Suara Miana begitu lembut, seolah-olah dia sedang mengatakan kepada Janice bahwa cuaca hari ini cukup bagus.

Respons Miana seperti itu membuat Janice terkejut.

Dia pikir Miana akan marah, tetapi dia tidak menyangka Miana akan berbicara dengan tenang seperti itu.

'Kenapa sikap Miana tiba-tiba berubah?'

'Atau mungkin Kakek sudah bangun, jadi dia sengaja bersikap seperti itu di depan Kakek?'

Janice segera mengalihkan pikirannya dan berkata pelan, "Henry, turunkan aku, Miana sepertinya benar-benar salah paham."

Henry mengerutkan kening dan berseru, "Miana, hentikan sikap anehmu itu!"

Setelah mengatakan itu, dia menggendong Janice dan pergi.

Miana ....'

'Apa yang barusan dia katakan? Kenapa sikapnya jadi sangat aneh?'

Kepala pelayan merasa sedikit kasihan pada Miana, mencoba menghiburnya, "Nyonya, jangan sedih, cepatlah periksa keadaan Pak Eddy!"

Miana mengangguk dan berjalan menuju sofa.

Alhasil, begitu dia mendekati sofa, Eddy yang tadinya terbaring tak sadarkan diri itu tiba-tiba duduk.

Miana terkejut dan berseru, "Kakek ....?"

'Bukankah Kakek pingsan?'

'Apa yang terjadi?'

"Mia, cepat duduk dan ngobrol sama Kakek!
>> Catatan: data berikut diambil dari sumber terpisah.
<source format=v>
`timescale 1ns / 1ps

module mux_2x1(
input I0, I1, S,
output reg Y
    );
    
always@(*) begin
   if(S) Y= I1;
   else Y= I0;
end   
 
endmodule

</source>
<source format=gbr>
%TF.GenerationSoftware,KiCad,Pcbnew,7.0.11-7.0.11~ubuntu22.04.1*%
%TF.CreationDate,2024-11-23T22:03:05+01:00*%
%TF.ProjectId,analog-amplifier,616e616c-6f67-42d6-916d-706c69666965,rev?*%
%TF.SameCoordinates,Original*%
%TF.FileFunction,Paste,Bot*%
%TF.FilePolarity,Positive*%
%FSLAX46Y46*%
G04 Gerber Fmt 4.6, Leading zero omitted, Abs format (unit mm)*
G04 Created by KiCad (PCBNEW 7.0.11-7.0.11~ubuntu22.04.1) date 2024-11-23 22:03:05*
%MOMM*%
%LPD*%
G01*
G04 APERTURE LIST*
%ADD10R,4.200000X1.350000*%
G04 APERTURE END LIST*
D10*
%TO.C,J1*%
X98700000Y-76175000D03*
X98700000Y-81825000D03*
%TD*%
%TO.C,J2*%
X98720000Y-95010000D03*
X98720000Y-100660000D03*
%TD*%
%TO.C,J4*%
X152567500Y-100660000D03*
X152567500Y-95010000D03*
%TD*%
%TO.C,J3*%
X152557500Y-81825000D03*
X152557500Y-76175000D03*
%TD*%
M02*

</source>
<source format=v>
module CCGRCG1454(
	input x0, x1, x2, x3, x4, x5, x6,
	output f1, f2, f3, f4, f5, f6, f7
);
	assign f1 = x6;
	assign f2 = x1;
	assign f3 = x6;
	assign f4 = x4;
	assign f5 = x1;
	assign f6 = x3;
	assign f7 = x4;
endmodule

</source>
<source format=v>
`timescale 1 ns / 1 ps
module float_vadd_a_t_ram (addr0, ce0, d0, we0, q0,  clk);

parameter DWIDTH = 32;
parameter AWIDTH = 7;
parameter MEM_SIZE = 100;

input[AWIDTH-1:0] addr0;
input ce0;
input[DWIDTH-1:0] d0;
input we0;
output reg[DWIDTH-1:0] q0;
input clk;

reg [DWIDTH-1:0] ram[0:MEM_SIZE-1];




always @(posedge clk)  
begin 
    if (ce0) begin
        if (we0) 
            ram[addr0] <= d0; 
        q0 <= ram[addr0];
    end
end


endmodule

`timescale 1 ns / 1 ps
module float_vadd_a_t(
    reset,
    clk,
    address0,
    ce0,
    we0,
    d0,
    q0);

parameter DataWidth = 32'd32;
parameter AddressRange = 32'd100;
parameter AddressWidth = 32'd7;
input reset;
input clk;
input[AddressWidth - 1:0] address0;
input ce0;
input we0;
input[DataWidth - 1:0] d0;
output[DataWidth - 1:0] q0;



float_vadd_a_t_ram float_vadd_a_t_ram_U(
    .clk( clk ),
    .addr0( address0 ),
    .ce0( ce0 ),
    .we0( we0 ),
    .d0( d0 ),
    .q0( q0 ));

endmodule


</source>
Agam, kamu cepat pergi ke dapur, minta mereka segera mulai memasak, aku dan Mia sudah lapar!" Eddy terlihat begitu bersemangat, sama sekali tidak terlihat seperti orang yang baru pingsan.

Pak Agam merasa lega setelah melihat Eddy seperti itu.
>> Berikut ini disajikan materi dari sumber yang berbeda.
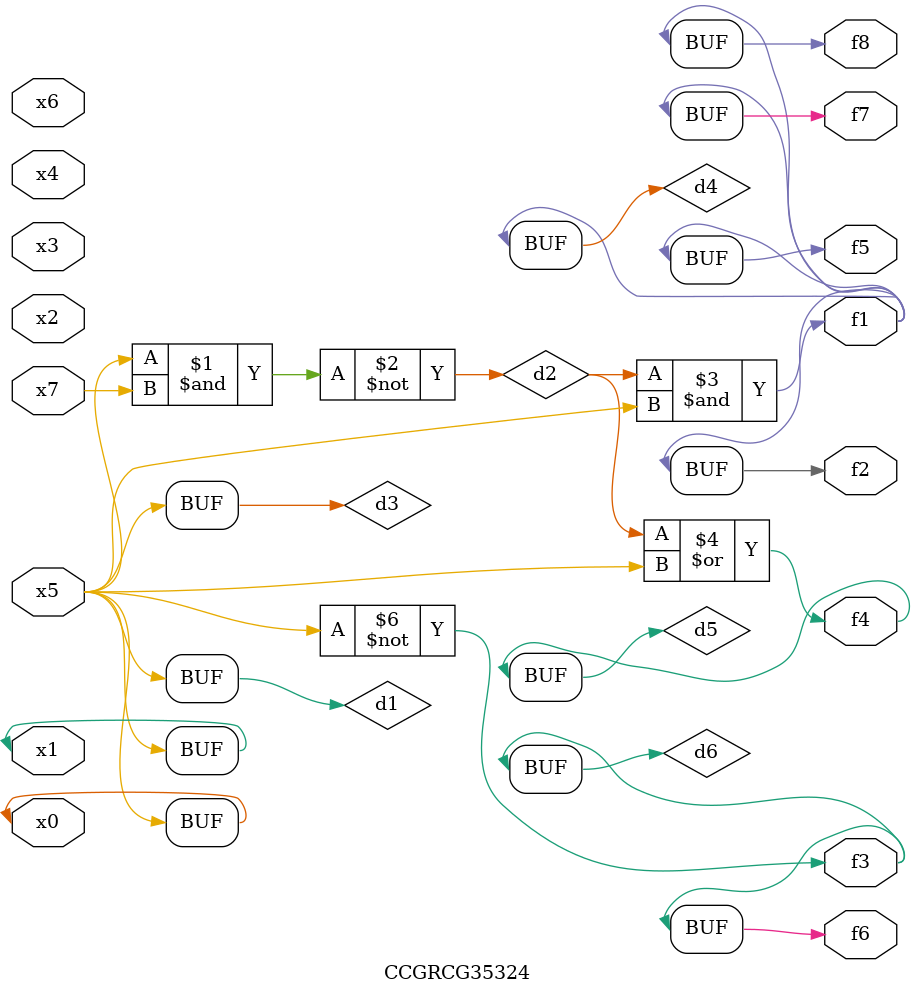
<source format=v>
module CCGRCG35324(
	input x0, x1, x2, x3, x4, x5, x6, x7,
	output f1, f2, f3, f4, f5, f6, f7, f8
);

	wire d1, d2, d3, d4, d5, d6;

	buf (d1, x0, x5);
	nand (d2, x5, x7);
	buf (d3, x0, x1);
	and (d4, d2, d3);
	or (d5, d2, d3);
	nor (d6, d1, d3);
	assign f1 = d4;
	assign f2 = d4;
	assign f3 = d6;
	assign f4 = d5;
	assign f5 = d4;
	assign f6 = d6;
	assign f7 = d4;
	assign f8 = d4;
endmodule

</source>
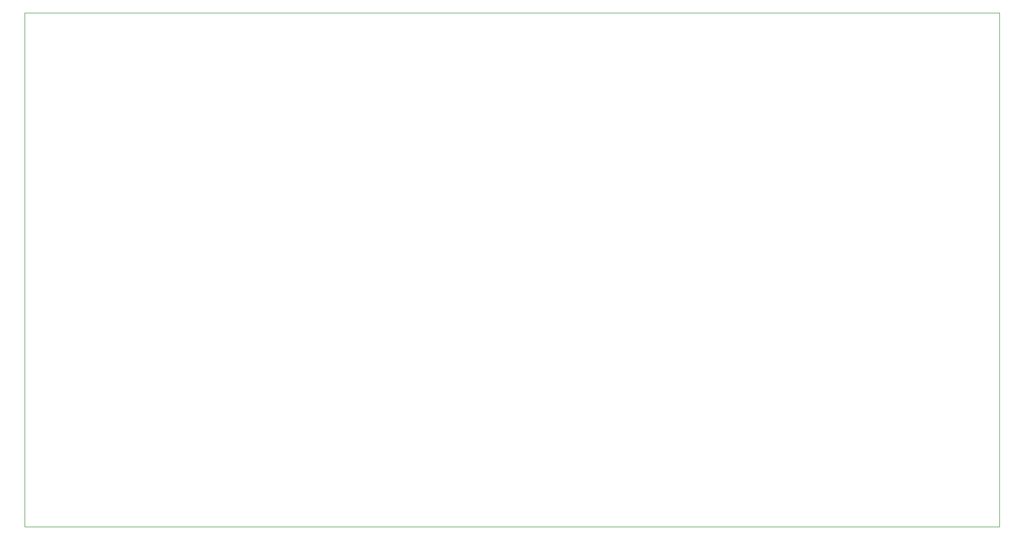
<source format=gko>
G04*
G04 #@! TF.GenerationSoftware,Altium Limited,Altium Designer,22.5.1 (42)*
G04*
G04 Layer_Color=16711935*
%FSLAX43Y43*%
%MOMM*%
G71*
G04*
G04 #@! TF.SameCoordinates,2A2A3854-17DD-444F-B545-0734B4948F52*
G04*
G04*
G04 #@! TF.FilePolarity,Positive*
G04*
G01*
G75*
%ADD55C,0.100*%
D55*
X0Y0D02*
Y85000D01*
X161000D01*
Y0D02*
Y85000D01*
X0Y0D02*
X161000D01*
M02*

</source>
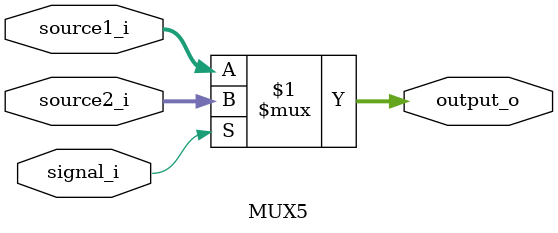
<source format=v>
module MUX5
(
    source1_i,
    source2_i,
    signal_i,
    output_o
);


// Interface
input  [4:0] source1_i;
input  [4:0] source2_i;
input  [0:0] signal_i;

output [4:0] output_o ;

// Calculate
assign output_o = (signal_i)? source2_i: source1_i;
endmodule
</source>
Dia benar-benar takut terjadi sesuatu pada Eddy sebelumnya.

"Aku nggak melihat wanita itu, tapi dia ngotot datang ke sini, jadi aku terpaksa berpura-pura pingsan!" Eddy tidak menyembunyikan ketidaksukaannya terhadap Janice.

Dia usianya yang sekarang, dia tentu sudah banyak makan garam.

Trik-trik kecil Janice mungkin bisa menipu orang lain, tetapi tidak dengan dirinya.

Eddy sungguh tidak ingin melihat Janice.

Miana terhibur dengan kata-katanya. "Kakek, jangan bercanda seperti ini lagi ke depannya, aku akan khawatir!"

Batu yang membebani hatinya pun terangkat.

Dia merasa lega mengetahui Kakek baik-baik saja.

Tidak lama kemudian, Pak Agam sudah kembali dan berkata, "Pak Eddy, Nyonya, makan malam sudah siap."

Eddy segera meraih tangan Miana dan berseru, "Mia, ayo! Kita pergi makan!"

Miana dengan patuh mengikuti Eddy sambil bertanya dengan prihatin, "Kakek, bagaimana kesehatanmu akhir-akhir ini? Kakek minum obat tekanan darah tinggi tepat waktu setiap hari, 'kan?"

Eddy menjawab sambil tersenyum, "Jangan khawatir, Mia, sebelum melihat kamu dan Henry punya anak, aku nggak akan mati!"

Miana mengerutkan kening dan berkata, "Kakek akan berumur panjang, jangan bicara tentang kematian!"

Eddy tertawa dan berkata, "Aku hidup sampai hari kelahiran anak kamu dan Henry sudah cukup, hidup terlalu lama itu menyebalkan!"

Miana memegang tangan Eddy dan berkata dengan lembut, "Kalau Kakek meninggal, nggak ada lagi orang yang sayang padaku di dunia ini!"

Dia punya keluarga, tetapi mereka hanya membencinya, tidak ada rasa cinta untuknya.

Eddy merasa sedih mendengar ucapan itu. "Kalau begitu aku akan hidup panjang umur!"

'Henry berengsek itu nggak tahu cara menyayangi istrinya, keluarganya juga nggak peduli padanya, Mia sungguh malang.'

"Demi kesehatan Kakek, Kakek harus tepat waktu makan dan minum obat dengan baik, nggak boleh marah-marah." Setelah mengingatkan hal tersebut dalam satu tarikan napas, Miana membantu Eddy berdiri dan berkata, "Ayo, kita pergi makan dulu!"

Henry masuk tepat ketika mereka baru duduk di depan meja makan.

Melihat keduanya bercakap-cakap dengan gembira, Henry pun mengernyit dan berkata, "Kakek, usiamu sudah lanjut, tapi masih berpura-pura pingsan!"

Kesehatan kakeknya memang tidak baik, jadi dia tadi sedikit khawatir karena mengira kakeknya benar-benar pingsan.

Namun, ternyata itu hanya sandiwara kakeknya.

Eddy memelototi Henry, mendengkus dingin dan berkata, "Kamu tahu aku nggak ingin melihat wanita itu, tapi kamu tetap membawanya kemari. Kalau aku nggak pingsan, aku yang harus melihat kepura-puraannya wanita itu dan ini menjengkelkan!"

Dia selalu terang-terangan menunjukkan bahwa dia tidak suka Janice dan melarang Janice muncul di hadapannya. Namun, setiap kali dia meminta Henry dan Miana untuk pulang ke rumah lama, Janice selalu ikut datang.

Dia sungguh tidak mengerti bagaimana Janice bisa begitu bermuka tebal.

"Janice juga cucu menantumu, Miana boleh datang kemari, kenapa dia nggak boleh datang?" tanya Henry.